*** Pasaje seleccionado ***
Sunday, February 13, 2022

Parménides. Recuerdos de Juan Araos


Claudio Ferrufino-Coqueugniot
 

 

Martinho da Vila y coro cantan un samba triste, vaya paradoja. Bajo por la avenida 8, barrio industrial, más sucio que de costumbre por la nieve ya mezclada con barro. Pienso en casi cuarenta años atrás. Una chichería en el pueblo escondido de Tupuraya, antes de la fama e invasión bohemia. Había una casona de adobe, mucha gente allí; el patio daba al río Rocha, donde chivos festivos y un inmenso macho cabrío devoraban todo a su paso. Fogata. Singani de pobres.
*** Los registros ***
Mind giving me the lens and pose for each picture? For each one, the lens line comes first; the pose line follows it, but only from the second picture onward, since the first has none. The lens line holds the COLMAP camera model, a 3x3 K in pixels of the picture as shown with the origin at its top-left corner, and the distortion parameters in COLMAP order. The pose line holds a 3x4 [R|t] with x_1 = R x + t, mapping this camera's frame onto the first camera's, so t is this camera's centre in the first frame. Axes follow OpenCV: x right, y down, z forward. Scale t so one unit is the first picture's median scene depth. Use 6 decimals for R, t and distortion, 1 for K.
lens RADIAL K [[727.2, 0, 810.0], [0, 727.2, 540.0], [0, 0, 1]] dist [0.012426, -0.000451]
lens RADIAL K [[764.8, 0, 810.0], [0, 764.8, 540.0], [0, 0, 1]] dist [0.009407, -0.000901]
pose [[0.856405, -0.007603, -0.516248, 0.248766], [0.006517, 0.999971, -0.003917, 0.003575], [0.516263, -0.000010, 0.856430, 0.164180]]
***
*** Los registros ***
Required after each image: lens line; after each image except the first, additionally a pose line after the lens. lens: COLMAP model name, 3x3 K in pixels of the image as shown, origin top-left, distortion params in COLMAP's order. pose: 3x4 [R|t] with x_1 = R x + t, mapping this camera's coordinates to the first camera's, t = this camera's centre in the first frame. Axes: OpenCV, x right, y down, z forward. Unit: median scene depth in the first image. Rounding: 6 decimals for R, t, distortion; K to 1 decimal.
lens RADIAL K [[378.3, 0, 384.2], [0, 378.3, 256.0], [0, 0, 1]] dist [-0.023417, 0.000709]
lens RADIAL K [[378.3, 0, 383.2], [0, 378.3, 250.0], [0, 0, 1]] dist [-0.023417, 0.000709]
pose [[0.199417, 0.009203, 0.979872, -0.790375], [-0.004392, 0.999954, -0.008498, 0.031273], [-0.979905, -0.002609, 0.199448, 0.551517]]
***
• [Tarea asignada 1]
Reproduce todo el pasaje desde "Sunday, February 13, 2022" hasta "Singani de pobres.".
• [Tarea asignada 2]
Responde estas preguntas sobre el pasaje:
(a) ¿Qué avenida se menciona?
(b) ¿De qué material era la casona?
(c) ¿A qué río daba el patio?
Para responder, utiliza únicamente el pasaje.

• [Resultado obtenido 1]
Sunday, February 13, 2022

Parménides. Recuerdos de Juan Araos


Claudio Ferrufino-Coqueugniot
 

 

Martinho da Vila y coro cantan un samba triste, vaya paradoja. Bajo por la avenida 8, barrio industrial, más sucio que de costumbre por la nieve ya mezclada con barro. Pienso en casi cuarenta años atrás. Una chichería en el pueblo escondido de Tupuraya, antes de la fama e invasión bohemia. Había una casona de adobe, mucha gente allí; el patio daba al río Rocha, donde chivos festivos y un inmenso macho cabrío devoraban todo a su paso. Fogata. Singani de pobres.

• [Resultado obtenido 2]
(a) Se menciona la avenida 8.
(b) La casona era de adobe.
(c) El patio daba al río Rocha.